Concretely, here is the trace the word demands. Ask an assistant why it booked you the 9 a.m. flight instead of the 7 a.m. A thinqing system answers with its working: it holds the belief that you prefer to land before lunch, formed in March from something you said, held with high confidence. It revised the belief that early departures are fine last week, when you complained about one. It weighed both against the meeting time and chose 9 a.m. Every line of that answer is a stored object with a source and a timestamp, not a rationalization composed after the question arrived. That trace, and not the fluency of the reply, is what the q claims.

The claim is deliberately narrow. Thinqing does not assert consciousness, understanding, or experience, and it does not deny them. It brackets the metaphysics, which is exactly what a working vocabulary should do. Whether machines can ever think, in the full human sense, is a question philosophy gets to keep. What we need today is a word for what the machines demonstrably do: form, weigh, revise, and recall beliefs, as a process that can be opened and examined.

A distinction that lives in writing

The two words are pronounced the same: thinqing sounds exactly like thinking. The q is written, not spoken.

Be clear about what that costs, because it is a real cost and not a hidden virtue. In speech the distinction does not exist at all: a podcast cannot carry it, a meeting loses it, and a transcription tool will silently turn thinq back into think. Autocorrect will fight the spelling everywhere it appears. A word you cannot hear spreads more slowly, full stop. We accepted that price deliberately rather than minting a new sound, for one reason: writing is where the distinction can do its work. A digital mind's cognition is itself a written thing, stored, structured, auditable, replayable.

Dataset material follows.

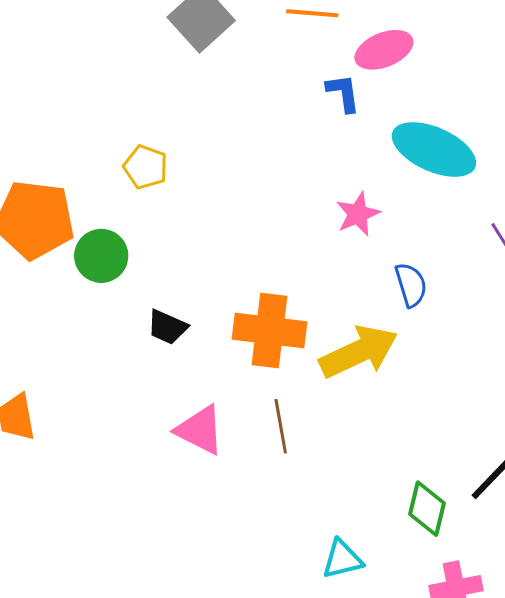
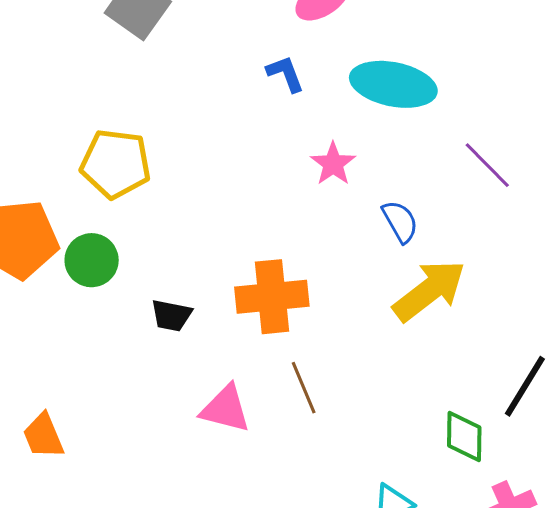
blue L-shape: (343, 93) -> (285, 74), moved
yellow pentagon: (146, 167) -> (116, 164), size x1.6
yellow arrow: (359, 352) -> (429, 291), moved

In writing, where inspection is possible, the q tells you which kind of mind is at work and reminds you that you can go look. In speech you lose the marker and gain nothing back, but you also lose nothing that was available there anyway; the inspection never lived in sound.

The obvious objection

Yes, we named it after our product. thinqOS has carried the q since the beginning, and we are not going to pretend the coinage arrived from nowhere. Every word arrives from somewhere. “Vibe coding” arrived in a tweet. “Enshittification” arrived in a blog post with a book to sell. The origin does not settle whether the word earns its keep; the gap it fills does.

Our claim is that the gap is real: English genuinely lacks a verb for machine cognition that neither inflates it into personhood nor deflates it into noise. If you agree the gap is real, the word is free. Use it without us. Use it against us; hold our own product to the standard the word implies. A coinage only becomes language when it escapes its coiner, and we would rather lose custody of the word than keep custody of the confusion.

How to use it

Write thinq when the cognition belongs to a digital mind: an agent weighing your request, a model revising a belief against new evidence. Write think when it belongs to a person. When both are at work on the same problem, use both, and notice that the sentence gets clearer rather than clumsier: you think, it thinqs, and the collaboration is better for the difference being visible.

The dictionary entry, with the full definition, etymology, and usage notes, lives at thinqos.com/thinqing.

People think. Digital minds thinq. The difference matters, and now it has a name.


Dan DeMers is a co-founder of thinqOS, the cognitive layer for AI. thinqOS is a product of AI4Outcomes.